▶ **TRY IT**: Start at the line in the entries below that contains "(at 21.59 -70.231))", stop at the line that contains "(at -16.891 -85.8265 -90)", and output exactly the lines in that span, both ends included.

(Items listed in a dataset)
*** Block opens ***
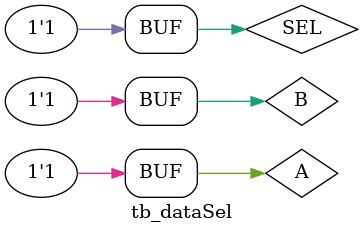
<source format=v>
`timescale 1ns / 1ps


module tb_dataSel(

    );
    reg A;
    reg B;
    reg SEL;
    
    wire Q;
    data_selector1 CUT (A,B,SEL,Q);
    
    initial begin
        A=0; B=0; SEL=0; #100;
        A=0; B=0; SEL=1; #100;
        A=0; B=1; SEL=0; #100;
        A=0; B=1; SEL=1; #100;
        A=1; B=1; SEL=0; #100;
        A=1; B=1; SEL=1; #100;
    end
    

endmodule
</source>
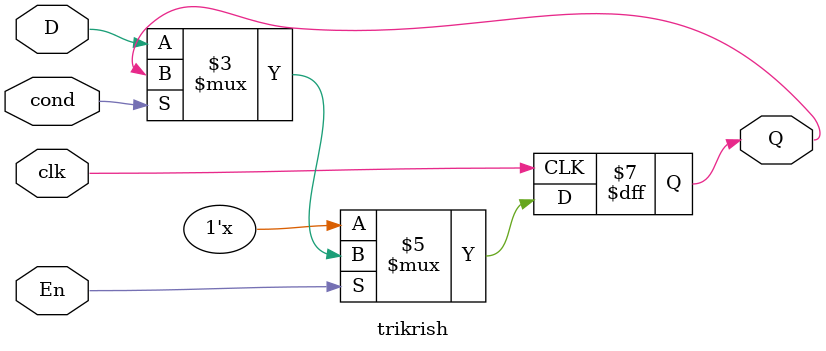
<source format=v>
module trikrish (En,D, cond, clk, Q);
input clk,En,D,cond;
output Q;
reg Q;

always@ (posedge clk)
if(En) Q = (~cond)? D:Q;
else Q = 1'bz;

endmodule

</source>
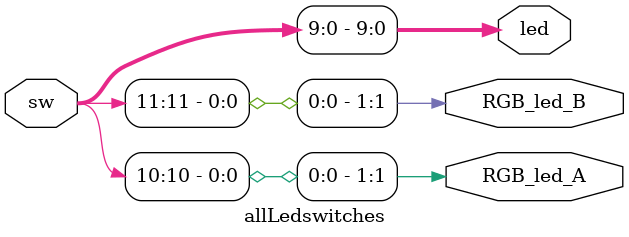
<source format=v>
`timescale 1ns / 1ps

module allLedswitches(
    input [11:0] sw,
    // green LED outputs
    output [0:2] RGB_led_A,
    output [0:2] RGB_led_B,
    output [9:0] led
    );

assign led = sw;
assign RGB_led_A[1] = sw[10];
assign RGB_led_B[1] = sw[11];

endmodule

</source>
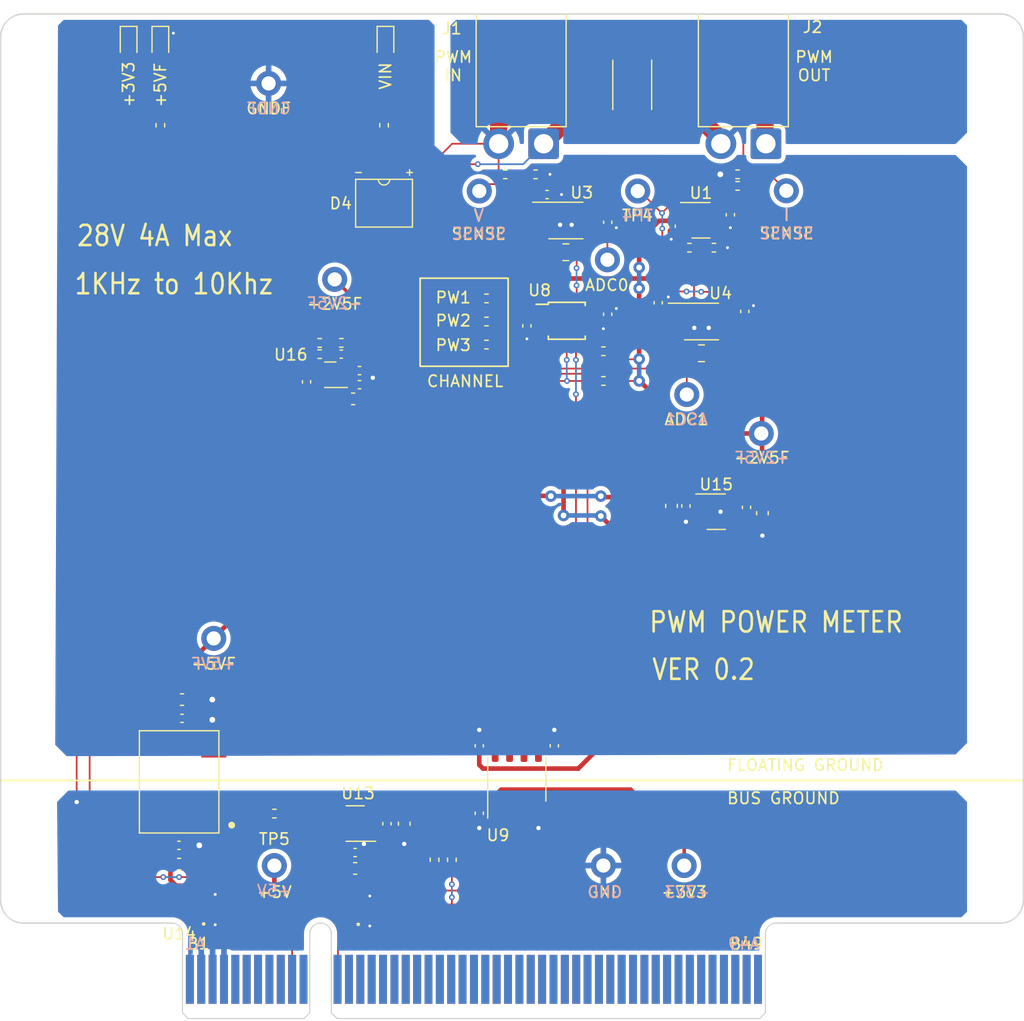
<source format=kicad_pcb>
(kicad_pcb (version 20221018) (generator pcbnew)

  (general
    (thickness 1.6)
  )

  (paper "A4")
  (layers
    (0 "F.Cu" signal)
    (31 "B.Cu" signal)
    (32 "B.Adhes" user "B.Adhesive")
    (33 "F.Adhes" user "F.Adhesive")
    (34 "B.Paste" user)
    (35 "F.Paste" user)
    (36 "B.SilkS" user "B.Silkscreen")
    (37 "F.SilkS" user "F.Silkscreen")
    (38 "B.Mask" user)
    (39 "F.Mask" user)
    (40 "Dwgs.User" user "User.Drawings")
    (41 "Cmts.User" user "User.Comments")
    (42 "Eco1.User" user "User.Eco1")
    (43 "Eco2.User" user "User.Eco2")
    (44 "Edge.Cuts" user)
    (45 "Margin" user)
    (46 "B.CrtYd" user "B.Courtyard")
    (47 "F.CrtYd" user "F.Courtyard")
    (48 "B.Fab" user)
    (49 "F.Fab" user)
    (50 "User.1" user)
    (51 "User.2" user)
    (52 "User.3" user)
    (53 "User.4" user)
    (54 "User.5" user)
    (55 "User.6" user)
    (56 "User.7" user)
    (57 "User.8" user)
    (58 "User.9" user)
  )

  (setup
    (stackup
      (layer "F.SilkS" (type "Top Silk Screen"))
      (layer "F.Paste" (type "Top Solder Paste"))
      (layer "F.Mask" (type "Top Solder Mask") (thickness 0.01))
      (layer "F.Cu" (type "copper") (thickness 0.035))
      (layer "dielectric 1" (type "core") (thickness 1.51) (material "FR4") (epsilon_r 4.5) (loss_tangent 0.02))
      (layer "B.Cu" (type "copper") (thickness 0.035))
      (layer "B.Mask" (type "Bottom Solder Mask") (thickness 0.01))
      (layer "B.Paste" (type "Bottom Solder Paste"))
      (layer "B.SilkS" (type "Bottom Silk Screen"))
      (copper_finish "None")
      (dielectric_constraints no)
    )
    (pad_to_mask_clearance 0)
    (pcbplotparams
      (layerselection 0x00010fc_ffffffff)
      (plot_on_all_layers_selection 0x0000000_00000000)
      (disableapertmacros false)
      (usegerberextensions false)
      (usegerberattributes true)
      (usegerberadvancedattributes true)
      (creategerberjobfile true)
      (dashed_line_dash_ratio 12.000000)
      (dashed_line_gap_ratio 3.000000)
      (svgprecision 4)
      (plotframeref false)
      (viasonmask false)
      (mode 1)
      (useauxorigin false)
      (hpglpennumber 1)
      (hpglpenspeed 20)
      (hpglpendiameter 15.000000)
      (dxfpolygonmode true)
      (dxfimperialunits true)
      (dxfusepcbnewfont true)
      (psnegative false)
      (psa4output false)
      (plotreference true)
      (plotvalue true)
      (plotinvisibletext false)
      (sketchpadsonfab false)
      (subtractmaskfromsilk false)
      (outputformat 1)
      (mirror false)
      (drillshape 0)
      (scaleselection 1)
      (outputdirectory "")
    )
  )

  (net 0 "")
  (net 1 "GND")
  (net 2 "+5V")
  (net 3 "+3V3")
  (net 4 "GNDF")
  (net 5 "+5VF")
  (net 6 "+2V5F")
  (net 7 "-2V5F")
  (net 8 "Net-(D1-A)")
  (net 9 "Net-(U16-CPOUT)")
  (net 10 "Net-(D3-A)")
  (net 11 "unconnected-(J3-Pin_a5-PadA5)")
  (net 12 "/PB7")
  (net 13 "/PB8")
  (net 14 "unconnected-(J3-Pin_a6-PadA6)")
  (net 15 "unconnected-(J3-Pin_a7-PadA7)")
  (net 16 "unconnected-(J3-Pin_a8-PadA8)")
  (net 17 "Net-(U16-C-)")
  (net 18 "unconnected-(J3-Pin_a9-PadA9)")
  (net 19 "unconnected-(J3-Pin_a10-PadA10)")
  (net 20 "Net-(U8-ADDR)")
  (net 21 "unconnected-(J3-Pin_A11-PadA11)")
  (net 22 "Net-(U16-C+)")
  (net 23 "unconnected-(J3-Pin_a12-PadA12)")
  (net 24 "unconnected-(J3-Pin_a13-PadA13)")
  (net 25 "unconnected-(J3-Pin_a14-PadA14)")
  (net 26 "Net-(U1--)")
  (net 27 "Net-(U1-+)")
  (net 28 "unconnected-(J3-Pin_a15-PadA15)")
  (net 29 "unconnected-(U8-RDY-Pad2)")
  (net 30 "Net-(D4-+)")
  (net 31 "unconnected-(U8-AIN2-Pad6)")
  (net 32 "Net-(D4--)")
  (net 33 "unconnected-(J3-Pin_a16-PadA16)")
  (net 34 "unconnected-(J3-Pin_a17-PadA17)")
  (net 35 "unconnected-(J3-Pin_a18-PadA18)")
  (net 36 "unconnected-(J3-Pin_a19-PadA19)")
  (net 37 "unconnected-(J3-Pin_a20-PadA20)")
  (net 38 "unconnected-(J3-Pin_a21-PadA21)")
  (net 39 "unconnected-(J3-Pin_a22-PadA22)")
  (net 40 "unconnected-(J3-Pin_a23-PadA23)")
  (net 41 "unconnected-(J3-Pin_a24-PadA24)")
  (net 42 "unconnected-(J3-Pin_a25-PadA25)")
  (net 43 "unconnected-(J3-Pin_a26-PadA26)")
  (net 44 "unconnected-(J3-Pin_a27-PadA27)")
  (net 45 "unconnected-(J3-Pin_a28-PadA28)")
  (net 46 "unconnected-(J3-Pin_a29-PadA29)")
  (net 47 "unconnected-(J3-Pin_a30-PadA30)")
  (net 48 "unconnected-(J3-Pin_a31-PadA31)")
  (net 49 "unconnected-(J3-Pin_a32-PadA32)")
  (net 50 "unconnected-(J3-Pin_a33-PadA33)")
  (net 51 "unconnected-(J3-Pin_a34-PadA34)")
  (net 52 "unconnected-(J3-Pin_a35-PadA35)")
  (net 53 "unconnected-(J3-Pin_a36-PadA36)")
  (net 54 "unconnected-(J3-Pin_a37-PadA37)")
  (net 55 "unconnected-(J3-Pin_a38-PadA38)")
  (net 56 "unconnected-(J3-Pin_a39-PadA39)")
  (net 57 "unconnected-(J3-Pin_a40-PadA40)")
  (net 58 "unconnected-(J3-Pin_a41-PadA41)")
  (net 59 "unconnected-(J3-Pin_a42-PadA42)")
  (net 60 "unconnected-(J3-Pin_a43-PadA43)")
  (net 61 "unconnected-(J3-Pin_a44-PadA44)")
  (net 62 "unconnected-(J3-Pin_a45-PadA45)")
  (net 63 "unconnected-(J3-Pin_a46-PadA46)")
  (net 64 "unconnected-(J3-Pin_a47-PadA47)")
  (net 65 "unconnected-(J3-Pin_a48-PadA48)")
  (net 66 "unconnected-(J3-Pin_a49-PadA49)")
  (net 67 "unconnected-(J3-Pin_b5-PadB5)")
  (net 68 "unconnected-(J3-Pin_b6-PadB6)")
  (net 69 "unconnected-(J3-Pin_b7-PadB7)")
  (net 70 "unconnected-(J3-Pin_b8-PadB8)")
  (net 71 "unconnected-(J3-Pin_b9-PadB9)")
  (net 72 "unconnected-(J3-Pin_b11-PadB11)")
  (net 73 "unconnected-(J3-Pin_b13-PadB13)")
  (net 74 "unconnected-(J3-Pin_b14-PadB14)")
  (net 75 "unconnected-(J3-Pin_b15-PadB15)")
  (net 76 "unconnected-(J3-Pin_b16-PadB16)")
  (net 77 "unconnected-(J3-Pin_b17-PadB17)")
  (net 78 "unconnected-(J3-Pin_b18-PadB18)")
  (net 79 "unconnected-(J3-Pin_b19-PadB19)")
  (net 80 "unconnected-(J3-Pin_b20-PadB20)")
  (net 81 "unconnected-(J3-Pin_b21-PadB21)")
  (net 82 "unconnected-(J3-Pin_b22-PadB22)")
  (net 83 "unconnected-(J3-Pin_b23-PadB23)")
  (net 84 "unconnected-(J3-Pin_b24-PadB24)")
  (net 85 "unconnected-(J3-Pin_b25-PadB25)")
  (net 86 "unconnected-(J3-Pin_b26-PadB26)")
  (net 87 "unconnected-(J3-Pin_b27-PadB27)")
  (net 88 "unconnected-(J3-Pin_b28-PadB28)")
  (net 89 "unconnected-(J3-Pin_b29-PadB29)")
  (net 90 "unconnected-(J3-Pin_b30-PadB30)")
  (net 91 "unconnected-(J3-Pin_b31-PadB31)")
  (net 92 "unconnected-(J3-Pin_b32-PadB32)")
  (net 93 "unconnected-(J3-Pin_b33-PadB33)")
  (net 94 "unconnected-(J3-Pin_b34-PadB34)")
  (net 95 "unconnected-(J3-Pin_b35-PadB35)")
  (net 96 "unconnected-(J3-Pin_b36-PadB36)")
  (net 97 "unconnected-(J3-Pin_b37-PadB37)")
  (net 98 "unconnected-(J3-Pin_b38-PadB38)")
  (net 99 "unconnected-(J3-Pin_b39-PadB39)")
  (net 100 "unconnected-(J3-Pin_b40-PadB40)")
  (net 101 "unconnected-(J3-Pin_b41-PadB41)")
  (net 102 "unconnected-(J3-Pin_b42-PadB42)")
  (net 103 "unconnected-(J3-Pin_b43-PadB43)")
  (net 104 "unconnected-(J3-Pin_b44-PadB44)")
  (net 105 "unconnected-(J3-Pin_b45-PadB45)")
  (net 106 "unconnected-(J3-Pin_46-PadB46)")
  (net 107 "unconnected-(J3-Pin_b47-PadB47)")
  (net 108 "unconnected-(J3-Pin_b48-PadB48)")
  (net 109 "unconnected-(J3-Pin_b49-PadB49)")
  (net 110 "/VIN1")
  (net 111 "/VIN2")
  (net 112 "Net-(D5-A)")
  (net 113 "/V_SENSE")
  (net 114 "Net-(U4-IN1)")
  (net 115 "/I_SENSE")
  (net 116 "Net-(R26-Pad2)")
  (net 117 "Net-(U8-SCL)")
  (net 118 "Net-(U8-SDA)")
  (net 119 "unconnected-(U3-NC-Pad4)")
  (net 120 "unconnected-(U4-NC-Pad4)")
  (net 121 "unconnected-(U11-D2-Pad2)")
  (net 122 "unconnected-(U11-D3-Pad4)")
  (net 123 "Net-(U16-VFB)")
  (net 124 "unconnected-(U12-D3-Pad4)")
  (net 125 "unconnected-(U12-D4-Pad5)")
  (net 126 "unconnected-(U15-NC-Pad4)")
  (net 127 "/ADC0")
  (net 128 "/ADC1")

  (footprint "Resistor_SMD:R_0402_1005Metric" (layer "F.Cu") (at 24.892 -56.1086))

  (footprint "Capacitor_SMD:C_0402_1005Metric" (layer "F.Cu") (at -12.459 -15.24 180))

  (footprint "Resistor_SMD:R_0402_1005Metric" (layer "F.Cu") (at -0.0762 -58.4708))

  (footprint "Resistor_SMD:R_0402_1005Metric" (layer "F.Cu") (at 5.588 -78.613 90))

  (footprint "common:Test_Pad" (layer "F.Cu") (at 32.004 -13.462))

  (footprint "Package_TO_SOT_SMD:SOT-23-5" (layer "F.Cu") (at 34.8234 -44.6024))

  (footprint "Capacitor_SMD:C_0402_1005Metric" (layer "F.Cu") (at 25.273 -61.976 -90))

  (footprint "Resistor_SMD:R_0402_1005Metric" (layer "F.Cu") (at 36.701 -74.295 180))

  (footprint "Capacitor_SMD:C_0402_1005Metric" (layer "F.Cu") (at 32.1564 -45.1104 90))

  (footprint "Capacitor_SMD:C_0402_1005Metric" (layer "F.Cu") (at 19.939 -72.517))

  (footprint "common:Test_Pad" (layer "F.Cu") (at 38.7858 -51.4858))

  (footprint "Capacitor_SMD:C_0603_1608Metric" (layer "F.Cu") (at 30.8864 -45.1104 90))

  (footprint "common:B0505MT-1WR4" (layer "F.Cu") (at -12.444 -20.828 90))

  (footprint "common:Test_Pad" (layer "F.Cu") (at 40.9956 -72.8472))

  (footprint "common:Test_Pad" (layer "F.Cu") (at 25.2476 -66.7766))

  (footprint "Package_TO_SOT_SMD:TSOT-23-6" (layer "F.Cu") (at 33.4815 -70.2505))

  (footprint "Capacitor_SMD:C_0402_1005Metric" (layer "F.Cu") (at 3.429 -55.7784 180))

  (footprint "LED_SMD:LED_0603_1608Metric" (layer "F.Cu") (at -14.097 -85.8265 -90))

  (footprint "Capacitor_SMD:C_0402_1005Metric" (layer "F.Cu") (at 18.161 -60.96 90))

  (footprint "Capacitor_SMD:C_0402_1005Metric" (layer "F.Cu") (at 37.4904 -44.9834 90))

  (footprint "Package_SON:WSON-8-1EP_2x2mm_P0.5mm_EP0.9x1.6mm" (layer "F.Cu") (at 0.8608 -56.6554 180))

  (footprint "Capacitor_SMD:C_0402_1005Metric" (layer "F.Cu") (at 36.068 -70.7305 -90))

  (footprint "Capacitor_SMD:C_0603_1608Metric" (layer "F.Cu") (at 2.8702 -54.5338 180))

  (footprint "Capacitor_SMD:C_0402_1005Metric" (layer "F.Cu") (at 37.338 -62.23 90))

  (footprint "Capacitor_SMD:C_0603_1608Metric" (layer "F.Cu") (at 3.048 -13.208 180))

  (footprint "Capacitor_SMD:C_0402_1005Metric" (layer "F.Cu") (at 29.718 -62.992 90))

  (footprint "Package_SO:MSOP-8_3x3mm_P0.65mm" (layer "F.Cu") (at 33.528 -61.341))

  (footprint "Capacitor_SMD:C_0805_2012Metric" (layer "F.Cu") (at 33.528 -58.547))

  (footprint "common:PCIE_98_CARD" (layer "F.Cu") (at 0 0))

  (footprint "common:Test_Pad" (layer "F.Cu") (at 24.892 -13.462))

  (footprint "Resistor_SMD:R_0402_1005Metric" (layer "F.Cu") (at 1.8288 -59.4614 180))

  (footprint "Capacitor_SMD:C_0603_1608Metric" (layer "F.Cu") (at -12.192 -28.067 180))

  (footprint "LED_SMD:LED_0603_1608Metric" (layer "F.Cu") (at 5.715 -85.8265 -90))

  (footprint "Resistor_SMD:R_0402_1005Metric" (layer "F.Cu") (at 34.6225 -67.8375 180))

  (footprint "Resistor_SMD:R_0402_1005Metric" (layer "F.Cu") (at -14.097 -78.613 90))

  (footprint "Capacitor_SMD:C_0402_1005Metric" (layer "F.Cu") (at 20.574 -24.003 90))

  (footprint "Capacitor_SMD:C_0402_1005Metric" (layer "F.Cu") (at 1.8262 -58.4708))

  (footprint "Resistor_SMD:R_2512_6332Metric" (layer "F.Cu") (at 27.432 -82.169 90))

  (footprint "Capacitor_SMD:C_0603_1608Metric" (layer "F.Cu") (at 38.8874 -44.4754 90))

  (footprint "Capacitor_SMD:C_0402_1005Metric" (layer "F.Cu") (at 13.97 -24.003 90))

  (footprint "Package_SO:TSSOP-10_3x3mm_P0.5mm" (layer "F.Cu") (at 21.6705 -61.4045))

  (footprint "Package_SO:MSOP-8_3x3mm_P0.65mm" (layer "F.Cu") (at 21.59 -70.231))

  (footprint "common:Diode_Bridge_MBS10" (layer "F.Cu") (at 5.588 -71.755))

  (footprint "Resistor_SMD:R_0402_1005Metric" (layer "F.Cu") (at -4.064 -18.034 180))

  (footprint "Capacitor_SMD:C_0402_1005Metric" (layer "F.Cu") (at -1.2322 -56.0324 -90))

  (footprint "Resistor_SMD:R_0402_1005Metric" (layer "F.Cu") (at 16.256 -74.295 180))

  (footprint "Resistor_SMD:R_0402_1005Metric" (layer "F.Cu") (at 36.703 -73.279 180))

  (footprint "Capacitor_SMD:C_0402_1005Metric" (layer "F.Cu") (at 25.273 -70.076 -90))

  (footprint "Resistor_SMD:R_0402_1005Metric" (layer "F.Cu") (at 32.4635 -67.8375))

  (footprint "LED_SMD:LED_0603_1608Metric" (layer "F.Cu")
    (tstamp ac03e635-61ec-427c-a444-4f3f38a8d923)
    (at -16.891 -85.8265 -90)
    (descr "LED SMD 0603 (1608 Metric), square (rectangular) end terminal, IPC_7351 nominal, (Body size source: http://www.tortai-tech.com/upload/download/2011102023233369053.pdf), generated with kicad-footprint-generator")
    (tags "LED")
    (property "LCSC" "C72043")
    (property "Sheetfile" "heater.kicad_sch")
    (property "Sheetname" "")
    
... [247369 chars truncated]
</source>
*** Block closes ***
▶ **SOLUTION TO THE PROBLEM**:
  (footprint "Package_SO:MSOP-8_3x3mm_P0.65mm" (layer "F.Cu") (at 21.59 -70.231))

  (footprint "common:Diode_Bridge_MBS10" (layer "F.Cu") (at 5.588 -71.755))

  (footprint "Resistor_SMD:R_0402_1005Metric" (layer "F.Cu") (at -4.064 -18.034 180))

  (footprint "Capacitor_SMD:C_0402_1005Metric" (layer "F.Cu") (at -1.2322 -56.0324 -90))

  (footprint "Resistor_SMD:R_0402_1005Metric" (layer "F.Cu") (at 16.256 -74.295 180))

  (footprint "Resistor_SMD:R_0402_1005Metric" (layer "F.Cu") (at 36.703 -73.279 180))

  (footprint "Capacitor_SMD:C_0402_1005Metric" (layer "F.Cu") (at 25.273 -70.076 -90))

  (footprint "Resistor_SMD:R_0402_1005Metric" (layer "F.Cu") (at 32.4635 -67.8375))

  (footprint "LED_SMD:LED_0603_1608Metric" (layer "F.Cu")
    (tstamp ac03e635-61ec-427c-a444-4f3f38a8d923)
    (at -16.891 -85.8265 -90)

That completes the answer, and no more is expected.